Eğer yakarsa kusurumdandır diyor. Başa gelen bir musibetin yersiz, sebepsiz olmadığına, genelde kusurdan meydana geldiğine işaret ederek çok güzel bir ders veriyor. 'Sabredici olurum inşallah' diyerek de, her hususta sabra ihtiyaç olduğunu, bunun da Allah'ın(cc) izniyle olacağını beyan ediyor. Burada da düşünen mümin için gereken ders anlatılmıştır. 

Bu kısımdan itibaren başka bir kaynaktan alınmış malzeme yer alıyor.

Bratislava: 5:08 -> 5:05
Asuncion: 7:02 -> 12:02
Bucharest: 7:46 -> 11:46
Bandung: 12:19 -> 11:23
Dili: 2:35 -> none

Ateşin İbrahim(as)'ı yakmayışında Allah(cc) insanlığa fiili bir mesaj sunmaktadır. Herşeyin Allah'ın(cc) emri, dilemesi, murad-ı ilâhisi ile tahakkuk ettiğini bu kıssada bütün açıklığıyla görmekteyiz. Allah'ın(cc) dilediği olur, dilemediği olmaz. Buna hiç kimse, hiçbir güç mani olamaz. 

''Ey ateş! İbrahim üzerine serin ve selâmette ol!'' Görüldüğü üzere ateş Allah'ın(cc) emrine boyun eğmektedir. Fıtratı yakıcı olmasına rağmen, emr-i ilâhinin karşısında fıtratına ters bir keyfiyete girmiştir. Hissiz, akılsız bir varlık olan ateş, Allah'ın(cc) emrine âmâde olup, fıtrat değiştiriyor ise, hayra ve şerre fıtratı müsâit, akıllı, gören, duyan, Allah'a(cc) muhattab istidâtında olan insanoğlunun emr-i ilâhi karşısında nasıl olması gerektiğini düşünmek gerekir.

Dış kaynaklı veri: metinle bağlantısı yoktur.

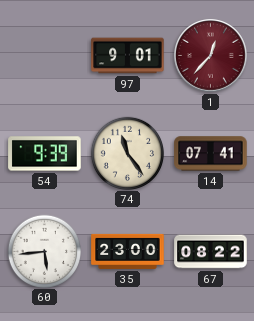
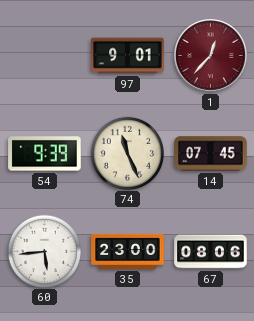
74: 11:24 -> 11:26
14: 07:41 -> 07:45
67: 08:22 -> 08:06
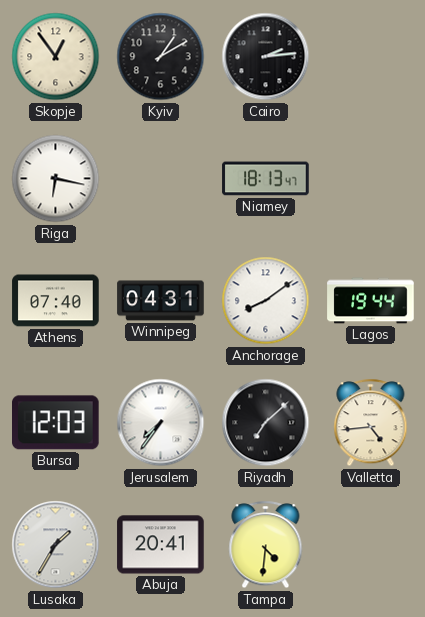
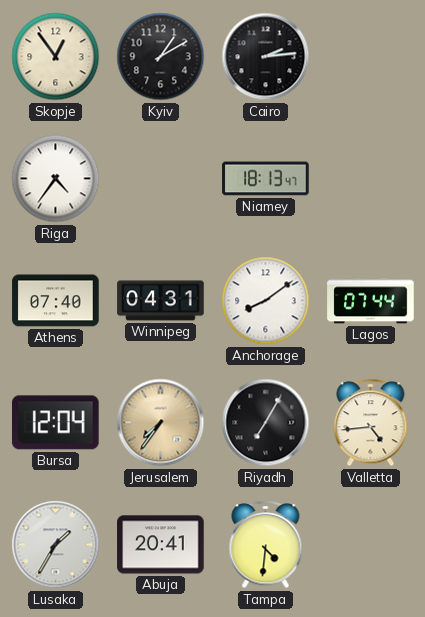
Riga: 6:17 -> 4:36
Lagos: 19:44 -> 07:44
Bursa: 12:03 -> 12:04
Jerusalem dial: white -> champagne
Riyadh: 7:08 -> 7:05
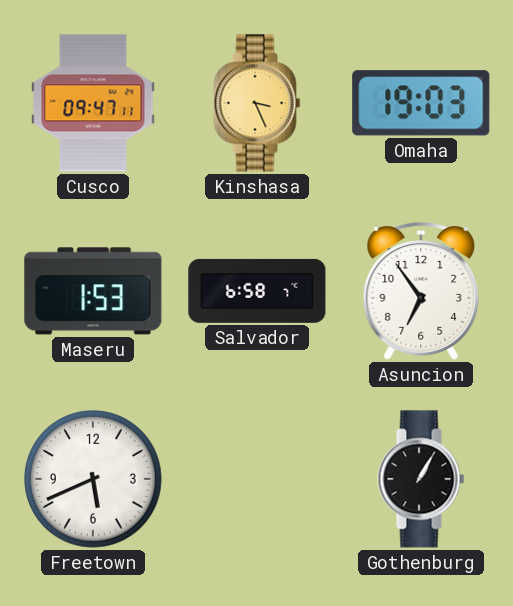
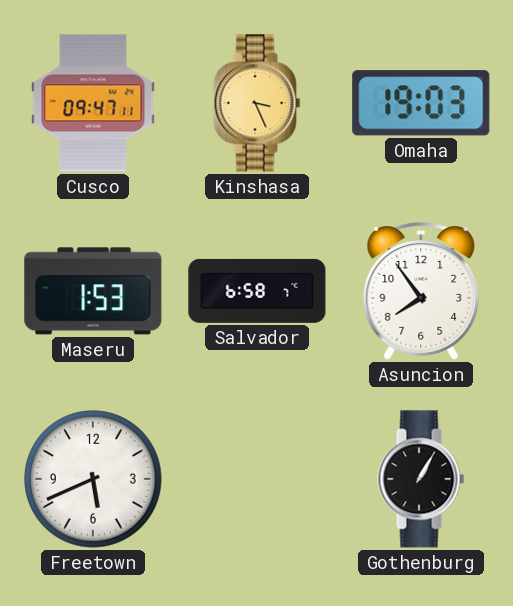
Asuncion: 6:54 -> 7:54
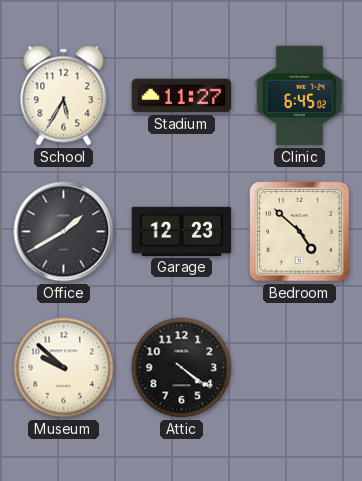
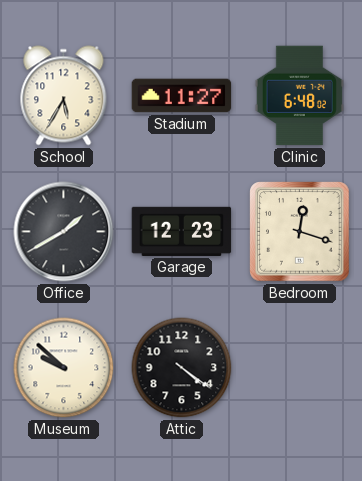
Clinic: 6:45 -> 6:48
Bedroom: 4:52 -> 12:18
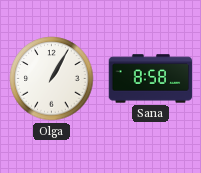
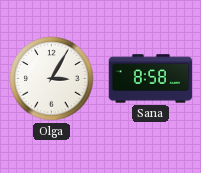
Olga: 1:05 -> 3:05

Nemrud ve kabilesinin helâkı;
İbrahim(as) Bâbil'e hicret ettikten sonra, kibir ve gurura kapılarak iman etmeyen bu kavim üzerine toz halinde sivrisinek sürüleri indi. Putperestlerin kanlarını emdiler. O bedbahtlar kurumuş insanlar haline gelerek, helâk oldular. Bir sineğin de Nemrud'un burnundan girerek, beynine geçtiği, bu yüzden şiddetli baş ağrısına müptelâ olan Nemrud'un başına tokmakla vurdurduğu ve başının parçalanarak ölümüne sebep olduğu rivayet edilir. 

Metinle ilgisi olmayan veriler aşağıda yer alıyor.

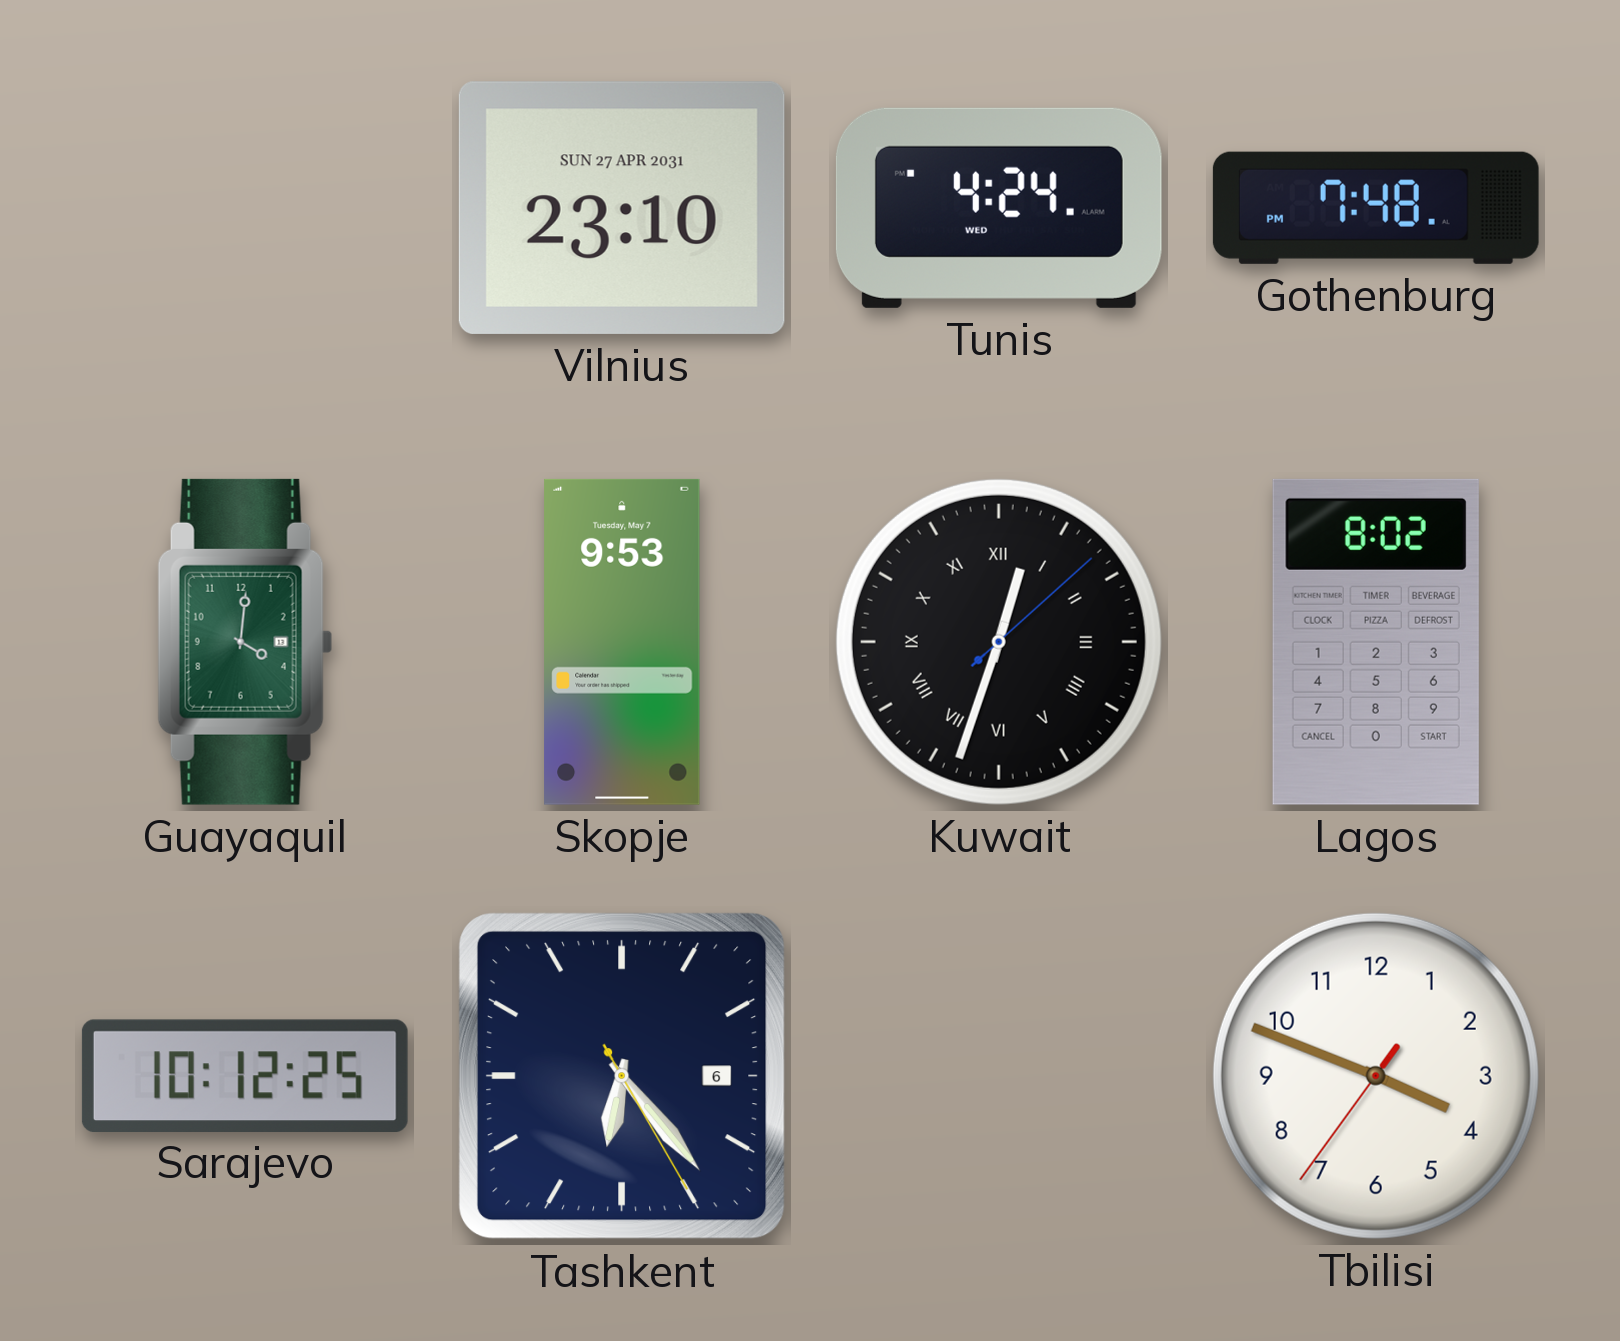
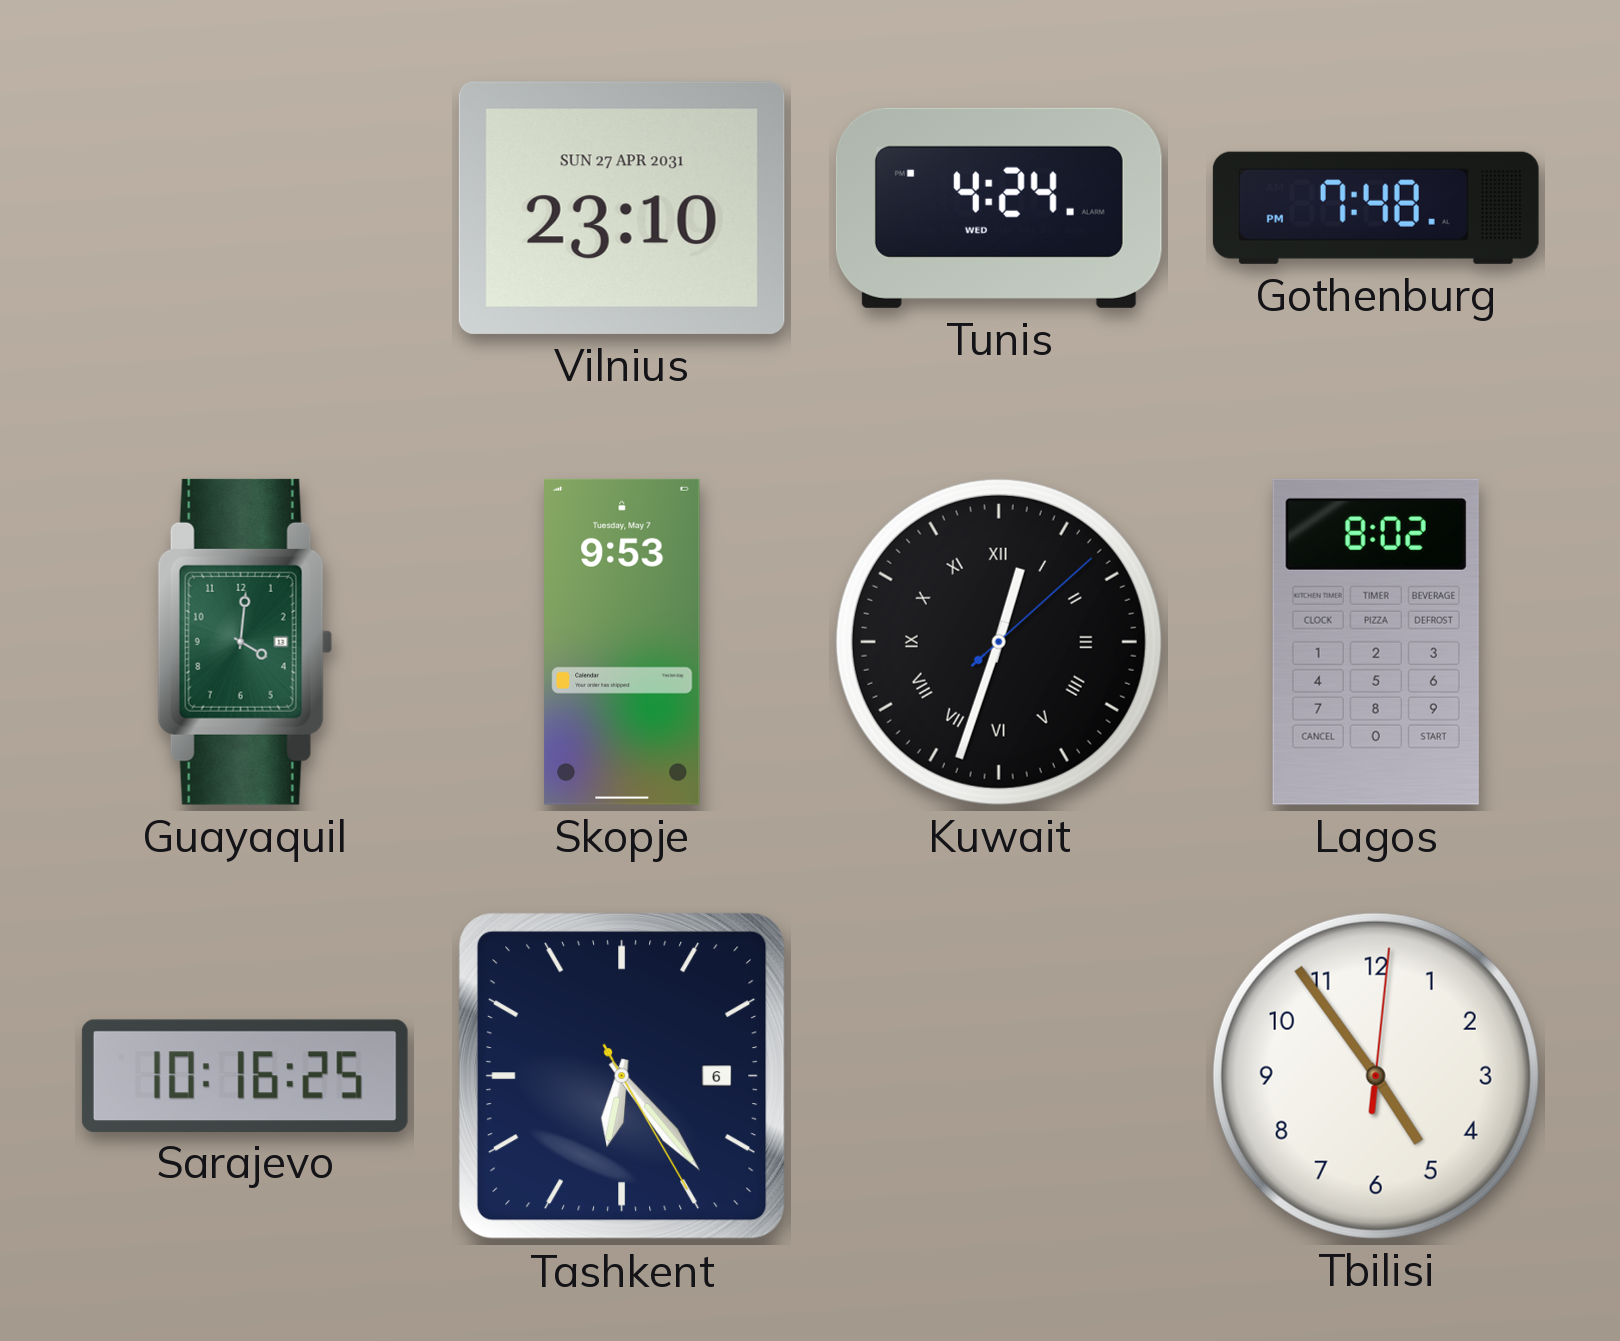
Sarajevo: 10:12 -> 10:16
Tbilisi: 3:48 -> 4:54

Kibir ve gururunun esiri olan bir kavmi, Allah(cc) sinek ordusu ile helâk ediyor. Allah'ın(cc) küçücük bir sivrisinekle koskoca bir hükümdarı ve kavmini helâk etmesi ibretlik bir olaydır. 

İbrahim(as)'ın hicreti;
İbrahim(as) Sâre validemizle Mısır'a gitti. Mısır'ı firavun ailesi idare ediyordu. Bunlar zâlim ve kibirli insanlardı. Huduttan güzel yabancı bir kadın girdiyse, hemen firavuna bildirilirdi. Firavunun emriyle Sâre validemizi saraya götürdüler. Bu hususla ilgili Efendimiz(sav) şöyle buyuruyor; Sâre saraya girince hemen abdest aldı, iki rekat namaz kıldı, Cenab-ı Hakka iltica etti, Cenab-ı Hak onu muhafaza etti. Firavun Sâre'nin yanına yaklaşmaya kalkıştı. Birden nefesi kesildi, felç oldu. Firavun korkusundan onu serbest bıraktı. Cariyesi Hacer'i de hediye olarak ona verdi. Bu kadın bir cinnidir, biraz daha kalsa helâk olacaktım,'' dedi. 

Bu hususta Rabbimiz şöyle buyurur; ''Ey iman edenler! Namaz ve sabır ile Allah'tan yardım isteyin,'' Bakara Sûresi(153) 

İşte Sâre validemiz de bu ayetin muktezasınca yaptığı ilticanın neticesinde kurtuluşa ermiştir. Allah'ın(cc) himayesinin yolu, Allah'a(cc) teslimiyetle, namazla ve ilticayla olacaktır şüphesiz.